In summary, we have constructed a new intrinsically conductive 3D framework by exploiting the dual metal ion coordination and anion–π interaction capabilities of a highly π-acidic HATHCN ligand to fulfill both criteria of electrical conductivity, that is, charge-carrier concentration and facile charge movement. The foregoing results demonstrated that the coordination of each HATHCN ligand with six Ag⁺ ions further enhanced its π-acidity, triggering partial electron/charge transfer from the surrounding TfO⁻ anions involved in anion–π interaction, which rendered it a HATHCN^•− radical anion character and enhanced its electron density.

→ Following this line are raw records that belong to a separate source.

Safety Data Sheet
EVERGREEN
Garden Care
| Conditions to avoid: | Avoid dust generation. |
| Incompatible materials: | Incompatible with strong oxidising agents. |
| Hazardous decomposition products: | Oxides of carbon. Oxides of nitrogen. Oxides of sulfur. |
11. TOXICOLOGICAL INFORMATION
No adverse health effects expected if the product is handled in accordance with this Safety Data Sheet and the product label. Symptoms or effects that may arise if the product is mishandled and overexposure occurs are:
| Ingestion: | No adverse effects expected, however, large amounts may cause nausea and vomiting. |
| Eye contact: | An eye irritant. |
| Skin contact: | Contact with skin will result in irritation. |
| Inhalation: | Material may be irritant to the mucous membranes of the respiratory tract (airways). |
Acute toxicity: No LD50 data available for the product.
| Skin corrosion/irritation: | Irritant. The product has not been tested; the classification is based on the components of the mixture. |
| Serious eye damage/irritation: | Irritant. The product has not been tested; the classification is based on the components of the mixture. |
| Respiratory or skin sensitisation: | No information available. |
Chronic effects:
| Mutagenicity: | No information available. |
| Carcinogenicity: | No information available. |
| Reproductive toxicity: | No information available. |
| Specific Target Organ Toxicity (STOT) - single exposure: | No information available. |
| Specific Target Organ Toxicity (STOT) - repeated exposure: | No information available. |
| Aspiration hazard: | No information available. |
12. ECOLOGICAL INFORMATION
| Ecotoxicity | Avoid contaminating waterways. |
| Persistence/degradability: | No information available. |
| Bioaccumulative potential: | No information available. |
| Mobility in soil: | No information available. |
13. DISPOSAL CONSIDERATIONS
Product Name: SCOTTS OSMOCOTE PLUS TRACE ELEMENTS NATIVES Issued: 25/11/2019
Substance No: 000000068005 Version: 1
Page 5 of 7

At the same time, the overlapping Ag⁺ 4d and ligand (C, N, O) 2p orbitals in the VBM and CBM of the MOF created the possibility of charge transport along the staircase-like [–Ag⁺– HATHCN–]_∞ chains. As a result, the MOF enjoyed a relatively narrow electronic band gap (∼1.3 eV), a low activation energy of charge movement (0.2 eV), and the highest electrical conductivity of 7.3 × 10⁻⁴ S/cm (at 293 K), which ranked quite high among those recorded for 3D frameworks. Most importantly, our work demonstrated novel strategies to enhance the electron density of MOFs through anion–π and AIET interactions and to promote charge movement across frameworks by creating sufficient metal–ligand orbital overlap using a highly π-acidic N-heteroaromatic ligand, which had never been employed in an MOF. We envision that the electron-accepting nature of this MOF could be exploited for optical and chemiresistive sensing of electron-rich species as well as light-harvesting and photovoltaic applications, which are the focus of our ongoing investigations.